Don't Freak Out Over Gold - Stay Rational, Not Emotional

Includes: GLD, JJC, OIL, SHY
by: Richard Bloch

Carlos X. Alexandre writes that “Gold 'Believers' Appear Distraught Over Dollar Strength,” although he didn’t seem to quote anyone who appeared distraught.

And most of the commenters didn’t seem all that distraught. I did sense some haughty “serves you right goldbugs” vibes, but who could possibly be distraught other than those who bought gold this year? Anyone who bought a year ago, two years ago, three years ago (well you get the idea) is sitting on some nice profits -- even if gold moves all the way down to its 200-day moving average around $1500.
Why is gold so emotional – among bulls and bears alike? Nobody gets emotional about shares of Apple (NASDAQ:AAPL) [okay, bad example, make that Procter & Gamble].
Yet the emotional aspects of gold contrasted interestingly with another article that appeared the same day, Roger Nusbaum’s piece on the stock market, “The Market Is Freaking Out: Here's Why You Shouldn't.
Quoting Roger

If I say to you that "markets correct downward every so often and sometimes these can be fast and quick moves that scare people, but markets and the stocks that comprise markets come back at some rate of speed and that the decline will not wipe you out," what would you do with that?

If the S&P 500 was at 1550 and everyone was feeling pretty good, then most people would say that "well of course the market goes down 20% now and then, the volatility is just fine." Now as the market feels like it is down a lot people tend to forget the rational voice that knows markets do go down as they are now.

So do gold investors realize that gold is a highly margined asset and that when margin requirements are changed, gold falls off a cliff? I think to a large part they do. But margin requirements are sometimes actually reduced. It all depends on volatility.
Here’s a chart of the initial margin requirements and gold prices going back to 2009. (Click charts to enlarge)
John Lounsbury published a similar chart in an informative article on September 20 But let’s take it a step further. Here’s a look at initial futures margins in terms of the gold price. In other words, how much leverage you’re allowed to use when trading gold futures.
For example with the margin hike last week at last week’s gold price, traders were not allowed to go beyond a 18x leverage ratio as of late last week. That’s not an unreasonable level considering that the leverage ratio has not been allowed to go much higher than 25x, which is where it stood back in early August.
These charts show that gold has certainly fallen sharply against the US dollar index and US Treasuries [as measured by the iShares 1-3 year Treasury ETF (NYSEARCA:SHY)] in the past few months as of last Thursday.

You could certainly be emotional about that if you were short the dollar and long gold, but gold has held up pretty well against the S&P 500 (NYSEARCA:SPY), copper, and WTI crude oil.

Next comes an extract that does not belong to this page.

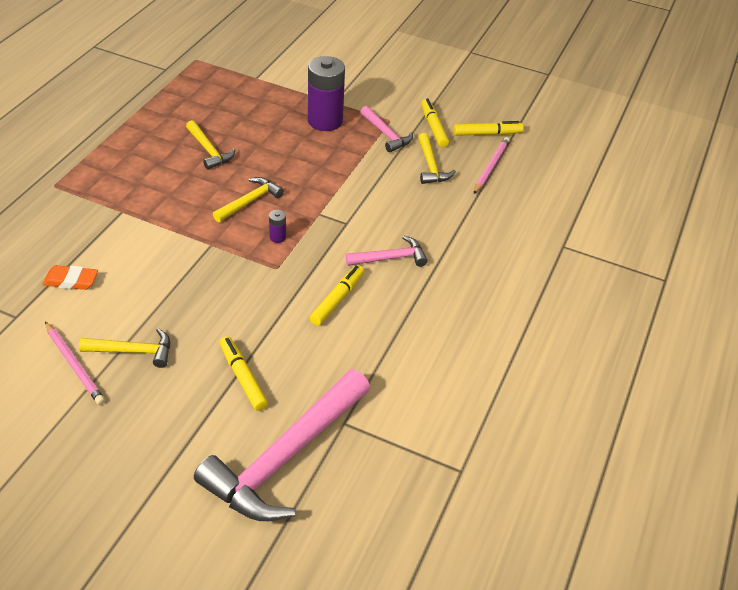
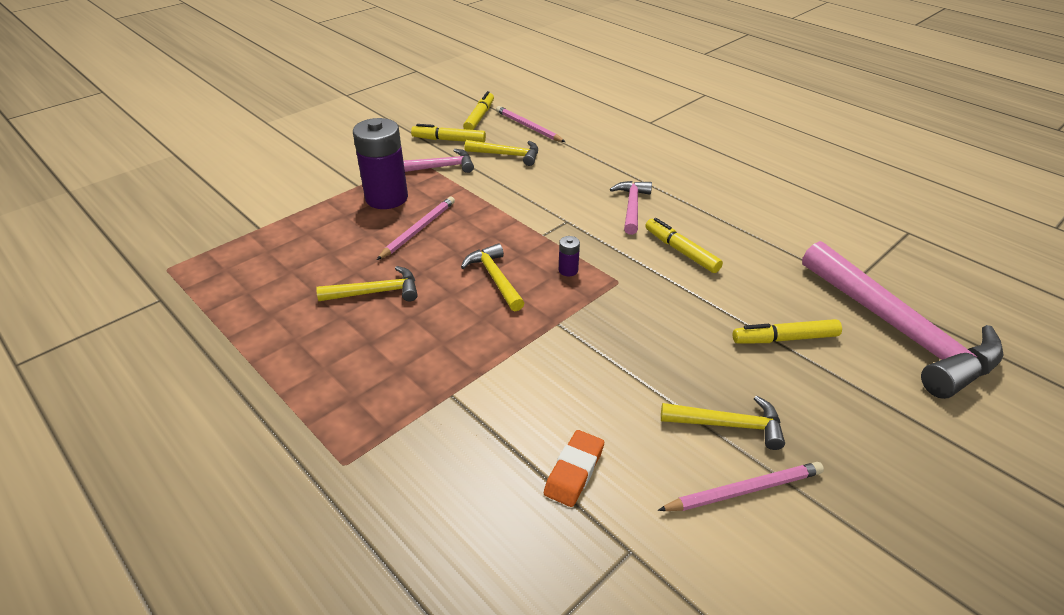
camera: 65 degrees left, 5 degrees down
yellow hammer [79,328,170,368] -> yellow hammer turned 75 degrees clockwise [661,396,785,450]
none -> pink pencil [377,196,455,260]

So why all the emotion over gold? I'm not sure, but I suspect many investors in gold should take Roger’s advice on the stock market and apply it to gold – not getting emotional over a commodity that probably won’t totally collapse in a low-interest rate climate.

Until interest rates rise, I think non-futures buyers around the world (who don’t use leverage) will probably still be slowly and surely accumulating gold as I pointed out last month. But don’t get emotional and bet the farm. With high volatility, average in a little each month. In my view, that’s the rational thing to do. Disclosure: I am long GLD.